Put into straightforward language, in the Okanagan a winery producing 9,000 cases a year would be subject to a new, additional $54,000 in excise tax. The tax kicks in June 30, 2022. Details are still being worked out as this is only a partial agreement with the WTO.

In Canada, at the consumer level, the change is expected to hike the price of a bottle of wine by only about $.50. This is a direct result of the size of the Australian wine industry in Canada: $176M a year. The BC Wine Institute pronounced itself “disappointed, but not surprised” at the announcement. The relief measures from the 2001 tax were relaxed in 2006 after lobbying from Canada’s wine industry, according to Miles Prodan, CEO of the Institute.

The government is already on the receiving end of requests from the wine industry’s lobby group Wine Growers Canada to “develop and implement a permanent, trade-legal replacement program in the next federal budget to remove uncertainty and stimulate investment,” according to Mark Hicken, wine lawyer at Vintage Law/Winelaw.ca.

Meanwhile, two other issues simmer away: first, the distillery industry, a small but potent force in the Okanagan which continues to look for parity with the much lower wine and beer excise taxes; and the newly applied escalator clause from that same 2001 Excise Act – in which the CRA increases the excise duties every April 1 based on changes to the Consumer Price Index.

The CRA announced April 1, 2020 that the excise duty rates will increase on spirits, wine, beer, tobacco and cannabis. There is again, a strong move afoot from business organizations and many businesses across the country, to get rid of this escalator clause, as part of an overall reform of the tax act.

And so, back to tariffs. Do tariffs have an impact on these issues? Yes.

Whether it’s steel, aluminum, wine, whiskey, or a multitude of products, with the US and China leading the chorus of voices penalizing international industry, Canada has been increasingly and unwillingly drawn into trade pain, retaliation, and impact on local industries.  July 2020 saw the re-imposition of US tariffs on Canadian aluminum, which Canada promised to retaliate for on August 7; Deputy Prime Minister Chrystia Freeland called the tariffs  "unnecessary, unwarranted and entirely unacceptable," saying "a trade dispute is the last thing anyone needs" during an economic crisis. Freeland promised $3.6B in retaliatory tariffs. None of this helps the taxation-retaliation-WTO climate.

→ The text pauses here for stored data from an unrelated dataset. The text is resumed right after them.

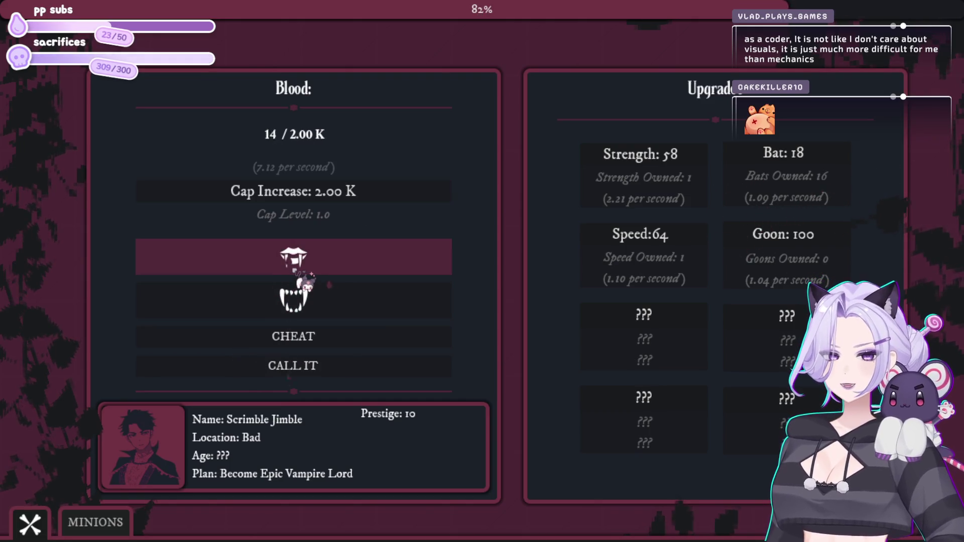
- Buy two more Bats and another Speed upgrade, biting for blood in between
click(309, 271)
click(793, 155)
click(793, 155)
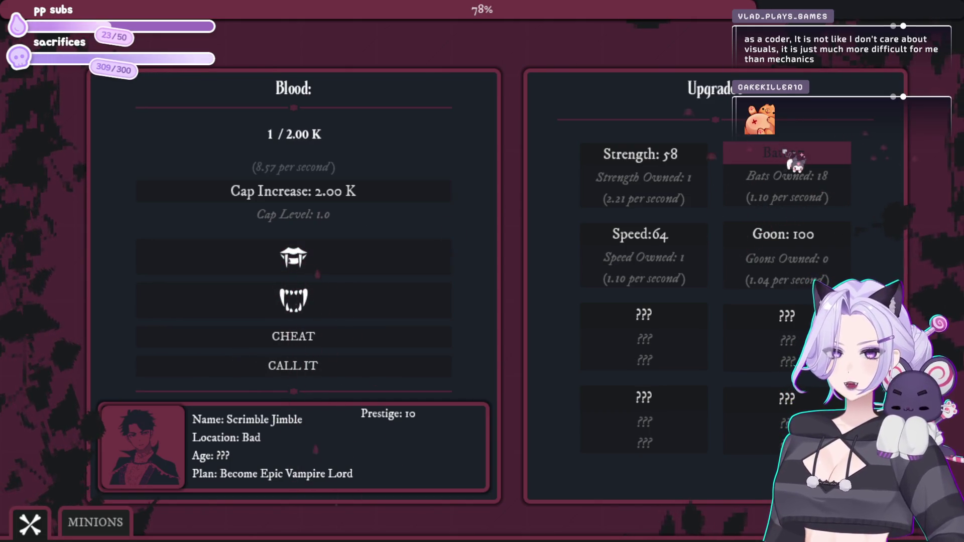
click(365, 259)
click(365, 258)
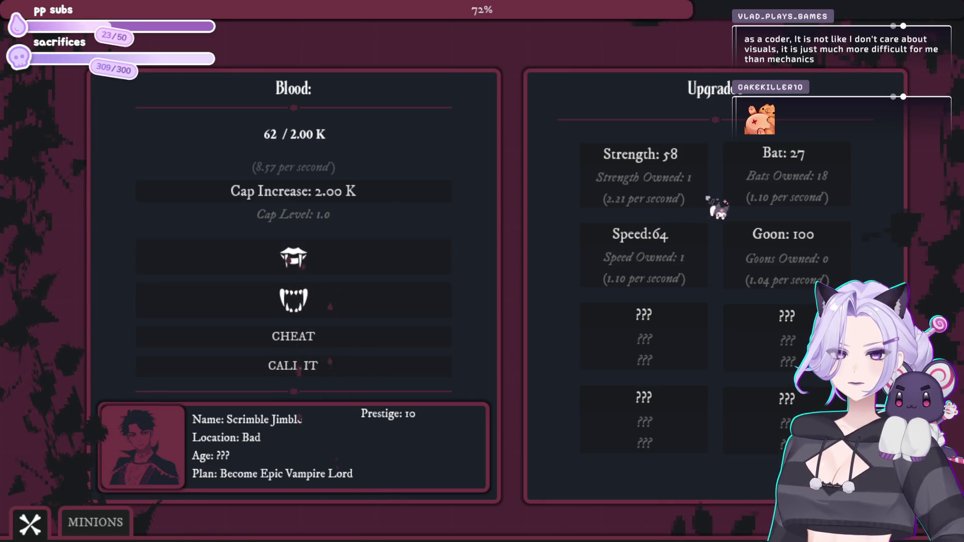
click(695, 243)
click(426, 265)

Locally, Okanagan Spirits Distillery and the Craft Distillers of BC launched a campaign lobbying the federal government to amend the excise tax and give parity with US taxes on distilled alcohol ($12+/litre in Canada v $1.75/litre in the US), claiming this would increase jobs and industry locally. They also call for the elimination of the escalator clause.  The Vernon Chamber is supporting this initiative and has posted links to a petition from the Distillers association. You can view this initiative by CLICKING HERE.

MP Tracy Gray (Kelowna-Lake Country) has been urging the federal government to act to protect the business interests of wineries and the agricultural interests in the Okanagan which are impacted by the WTO decision, as well as pulling back on the escalator clause.

The Kelowna Chamber of Commerce has supported previously published policies calling for parity in taxation on local industries products with the US, and for support for local wine, beer, spirits and cider industries. Recognizing that international taxation is a complex subject with downstream ramifications throughout the industry, the Kelowna Chamber supports the efforts of both the BC Chamber and the Canadian Chamber who are working with government and industry to help resolve these issues.